To do:
The answer must be a single number: how many lines in the records below contain the word "alumnos".

Page-level text extractions:
· · · · ·
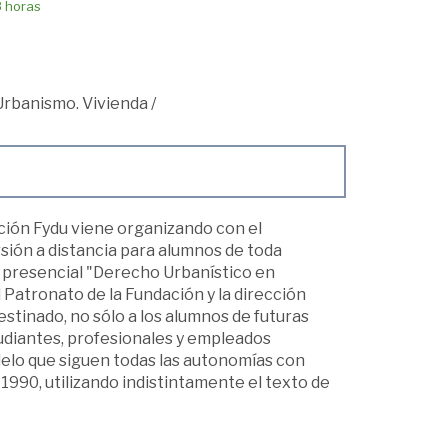
8 horas
Urbanismo. Vivienda
/
ación Fydu viene organizando con el
sión a distancia para alumnos de toda
o presencial "Derecho Urbanístico en
 Patronato de la Fundación y la dirección
estinado, no sólo a los alumnos de futuras
tudiantes, profesionales y empleados
odelo que siguen todas las autonomías con
 1990, utilizando indistintamente el texto de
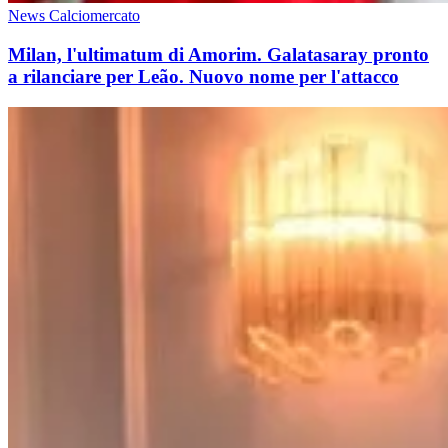
News Calciomercato
Milan, l'ultimatum di Amorim. Galatasaray pronto
a rilanciare per Leão. Nuovo nome per l'attacco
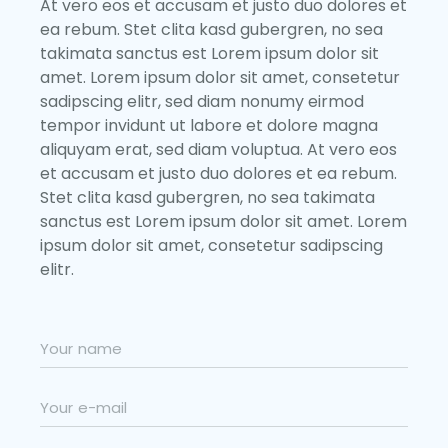
At vero eos et accusam et justo duo dolores et
ea rebum. Stet clita kasd gubergren, no sea
takimata sanctus est Lorem ipsum dolor sit
amet. Lorem ipsum dolor sit amet, consetetur
sadipscing elitr, sed diam nonumy eirmod
tempor invidunt ut labore et dolore magna
aliquyam erat, sed diam voluptua. At vero eos
et accusam et justo duo dolores et ea rebum.
Stet clita kasd gubergren, no sea takimata
sanctus est Lorem ipsum dolor sit amet. Lorem
ipsum dolor sit amet, consetetur sadipscing
elitr.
· · · · ·
Answer to this problem:
2